» Problem statement: Can you retype the lines between the line containing "pose: elev=282.3 azim=165.3" and the line containing "Dot at: (264, 186)", inclusive, with no changes?

^^^^^^^^^^^^^^^^

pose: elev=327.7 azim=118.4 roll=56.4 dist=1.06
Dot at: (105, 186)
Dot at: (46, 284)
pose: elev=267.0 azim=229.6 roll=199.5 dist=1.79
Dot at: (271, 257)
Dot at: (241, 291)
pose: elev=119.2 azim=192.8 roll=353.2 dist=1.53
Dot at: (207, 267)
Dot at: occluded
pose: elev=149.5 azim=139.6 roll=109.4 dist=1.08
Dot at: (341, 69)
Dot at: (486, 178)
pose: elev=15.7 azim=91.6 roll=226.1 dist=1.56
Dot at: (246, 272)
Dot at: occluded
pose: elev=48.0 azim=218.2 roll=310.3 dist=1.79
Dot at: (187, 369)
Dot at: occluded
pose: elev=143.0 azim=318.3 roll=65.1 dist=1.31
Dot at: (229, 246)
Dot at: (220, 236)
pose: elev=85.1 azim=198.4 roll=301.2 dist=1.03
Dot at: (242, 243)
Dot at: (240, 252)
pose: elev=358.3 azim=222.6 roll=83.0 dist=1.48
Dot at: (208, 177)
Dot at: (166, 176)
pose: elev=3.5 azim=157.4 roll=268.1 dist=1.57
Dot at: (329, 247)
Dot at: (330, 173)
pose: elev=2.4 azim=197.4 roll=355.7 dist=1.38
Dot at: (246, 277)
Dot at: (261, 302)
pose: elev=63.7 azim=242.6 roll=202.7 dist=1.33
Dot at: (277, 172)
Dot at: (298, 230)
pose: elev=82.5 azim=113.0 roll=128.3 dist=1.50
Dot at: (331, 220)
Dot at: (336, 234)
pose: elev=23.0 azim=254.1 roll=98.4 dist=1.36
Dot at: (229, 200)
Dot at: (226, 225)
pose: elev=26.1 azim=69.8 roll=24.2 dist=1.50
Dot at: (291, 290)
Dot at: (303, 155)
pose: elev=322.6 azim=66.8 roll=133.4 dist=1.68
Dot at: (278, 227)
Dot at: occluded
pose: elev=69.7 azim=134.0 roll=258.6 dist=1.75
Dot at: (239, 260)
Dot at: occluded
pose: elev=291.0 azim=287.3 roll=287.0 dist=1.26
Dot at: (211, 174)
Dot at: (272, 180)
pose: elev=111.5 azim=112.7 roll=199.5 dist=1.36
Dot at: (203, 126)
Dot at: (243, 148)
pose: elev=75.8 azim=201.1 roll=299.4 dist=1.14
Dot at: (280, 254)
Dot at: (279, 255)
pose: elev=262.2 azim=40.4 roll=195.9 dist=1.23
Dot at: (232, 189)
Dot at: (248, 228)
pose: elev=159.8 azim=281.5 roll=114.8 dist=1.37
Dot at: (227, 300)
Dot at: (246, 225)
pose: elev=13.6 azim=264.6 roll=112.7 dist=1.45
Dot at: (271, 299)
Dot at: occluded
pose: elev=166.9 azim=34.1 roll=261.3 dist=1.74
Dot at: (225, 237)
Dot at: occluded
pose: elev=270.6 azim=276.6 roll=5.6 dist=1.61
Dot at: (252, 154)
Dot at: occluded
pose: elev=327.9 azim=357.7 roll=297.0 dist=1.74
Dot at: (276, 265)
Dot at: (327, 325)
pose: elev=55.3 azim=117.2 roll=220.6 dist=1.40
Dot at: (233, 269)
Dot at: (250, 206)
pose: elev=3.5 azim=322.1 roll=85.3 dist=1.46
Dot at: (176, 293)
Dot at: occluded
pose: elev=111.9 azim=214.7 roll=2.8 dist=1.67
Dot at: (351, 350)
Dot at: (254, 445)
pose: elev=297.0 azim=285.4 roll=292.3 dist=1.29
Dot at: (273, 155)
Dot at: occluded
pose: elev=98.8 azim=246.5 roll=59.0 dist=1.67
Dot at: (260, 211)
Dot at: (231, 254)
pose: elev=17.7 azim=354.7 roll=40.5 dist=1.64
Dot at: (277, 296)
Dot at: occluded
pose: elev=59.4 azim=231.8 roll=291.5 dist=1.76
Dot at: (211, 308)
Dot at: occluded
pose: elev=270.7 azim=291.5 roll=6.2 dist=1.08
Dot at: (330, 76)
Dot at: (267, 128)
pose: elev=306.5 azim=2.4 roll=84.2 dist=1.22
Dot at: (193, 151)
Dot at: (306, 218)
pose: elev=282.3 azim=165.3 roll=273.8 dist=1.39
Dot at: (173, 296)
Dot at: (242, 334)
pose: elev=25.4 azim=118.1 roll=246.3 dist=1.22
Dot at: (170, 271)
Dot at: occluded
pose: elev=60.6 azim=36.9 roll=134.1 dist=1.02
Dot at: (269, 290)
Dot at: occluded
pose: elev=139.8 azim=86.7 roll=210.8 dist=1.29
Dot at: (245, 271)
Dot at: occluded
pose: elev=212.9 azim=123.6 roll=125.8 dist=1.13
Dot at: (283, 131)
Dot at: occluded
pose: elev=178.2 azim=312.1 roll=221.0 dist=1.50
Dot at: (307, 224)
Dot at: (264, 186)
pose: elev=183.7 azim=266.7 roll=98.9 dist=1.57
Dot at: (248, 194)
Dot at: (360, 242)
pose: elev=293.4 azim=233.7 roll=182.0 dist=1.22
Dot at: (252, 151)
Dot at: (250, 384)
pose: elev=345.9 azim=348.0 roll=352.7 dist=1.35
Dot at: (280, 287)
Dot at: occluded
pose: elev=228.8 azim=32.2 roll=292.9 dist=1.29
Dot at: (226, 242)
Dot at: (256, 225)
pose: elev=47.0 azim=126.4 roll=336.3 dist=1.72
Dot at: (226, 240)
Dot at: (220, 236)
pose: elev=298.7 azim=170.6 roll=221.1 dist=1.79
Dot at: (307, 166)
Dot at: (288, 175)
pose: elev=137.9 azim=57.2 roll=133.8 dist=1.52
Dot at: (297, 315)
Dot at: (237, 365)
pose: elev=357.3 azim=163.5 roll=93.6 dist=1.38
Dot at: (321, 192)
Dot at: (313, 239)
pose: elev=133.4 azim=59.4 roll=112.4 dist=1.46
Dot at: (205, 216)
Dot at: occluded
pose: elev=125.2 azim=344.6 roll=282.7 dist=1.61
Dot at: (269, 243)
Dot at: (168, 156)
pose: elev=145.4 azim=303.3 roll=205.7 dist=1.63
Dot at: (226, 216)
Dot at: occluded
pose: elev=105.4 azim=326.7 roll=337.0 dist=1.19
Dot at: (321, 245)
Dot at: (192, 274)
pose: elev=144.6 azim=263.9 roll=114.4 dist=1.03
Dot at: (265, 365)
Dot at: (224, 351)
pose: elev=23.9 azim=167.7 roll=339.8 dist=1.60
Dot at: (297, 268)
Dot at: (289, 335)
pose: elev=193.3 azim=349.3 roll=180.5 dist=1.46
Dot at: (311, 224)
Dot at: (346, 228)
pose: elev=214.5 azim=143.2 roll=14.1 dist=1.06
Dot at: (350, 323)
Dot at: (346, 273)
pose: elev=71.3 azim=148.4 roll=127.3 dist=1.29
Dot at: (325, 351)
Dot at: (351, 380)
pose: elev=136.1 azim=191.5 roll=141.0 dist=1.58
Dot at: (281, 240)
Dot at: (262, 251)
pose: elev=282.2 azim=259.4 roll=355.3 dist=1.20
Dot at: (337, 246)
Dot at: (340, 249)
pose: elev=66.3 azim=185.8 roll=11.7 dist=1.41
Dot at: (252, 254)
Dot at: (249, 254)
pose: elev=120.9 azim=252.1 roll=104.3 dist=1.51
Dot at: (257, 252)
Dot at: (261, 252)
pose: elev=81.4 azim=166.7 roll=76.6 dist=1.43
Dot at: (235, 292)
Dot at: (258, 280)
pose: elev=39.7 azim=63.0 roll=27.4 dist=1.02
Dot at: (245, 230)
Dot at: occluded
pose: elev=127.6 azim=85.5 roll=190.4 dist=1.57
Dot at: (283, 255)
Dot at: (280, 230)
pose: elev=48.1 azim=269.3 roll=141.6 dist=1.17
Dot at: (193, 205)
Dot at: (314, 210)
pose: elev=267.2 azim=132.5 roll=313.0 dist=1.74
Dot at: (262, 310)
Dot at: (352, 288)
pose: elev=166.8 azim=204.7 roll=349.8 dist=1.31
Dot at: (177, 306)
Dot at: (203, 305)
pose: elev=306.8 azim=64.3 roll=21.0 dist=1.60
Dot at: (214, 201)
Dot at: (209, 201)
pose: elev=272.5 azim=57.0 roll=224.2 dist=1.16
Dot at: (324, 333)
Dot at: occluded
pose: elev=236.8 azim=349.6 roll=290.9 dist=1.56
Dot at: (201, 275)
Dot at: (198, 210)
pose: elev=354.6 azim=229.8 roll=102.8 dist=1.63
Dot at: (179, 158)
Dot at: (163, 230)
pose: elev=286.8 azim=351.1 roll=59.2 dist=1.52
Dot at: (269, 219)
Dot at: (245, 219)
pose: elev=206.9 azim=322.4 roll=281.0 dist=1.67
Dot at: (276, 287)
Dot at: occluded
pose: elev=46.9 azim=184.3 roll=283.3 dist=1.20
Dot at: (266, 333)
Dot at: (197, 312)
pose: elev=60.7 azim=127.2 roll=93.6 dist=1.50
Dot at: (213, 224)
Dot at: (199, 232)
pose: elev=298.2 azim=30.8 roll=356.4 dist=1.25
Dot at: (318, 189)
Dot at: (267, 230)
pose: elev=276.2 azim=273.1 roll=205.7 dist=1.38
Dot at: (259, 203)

^^^^^^^^^^^^^^^^

» Response to this exercise:
pose: elev=282.3 azim=165.3 roll=273.8 dist=1.39
Dot at: (173, 296)
Dot at: (242, 334)
pose: elev=25.4 azim=118.1 roll=246.3 dist=1.22
Dot at: (170, 271)
Dot at: occluded
pose: elev=60.6 azim=36.9 roll=134.1 dist=1.02
Dot at: (269, 290)
Dot at: occluded
pose: elev=139.8 azim=86.7 roll=210.8 dist=1.29
Dot at: (245, 271)
Dot at: occluded
pose: elev=212.9 azim=123.6 roll=125.8 dist=1.13
Dot at: (283, 131)
Dot at: occluded
pose: elev=178.2 azim=312.1 roll=221.0 dist=1.50
Dot at: (307, 224)
Dot at: (264, 186)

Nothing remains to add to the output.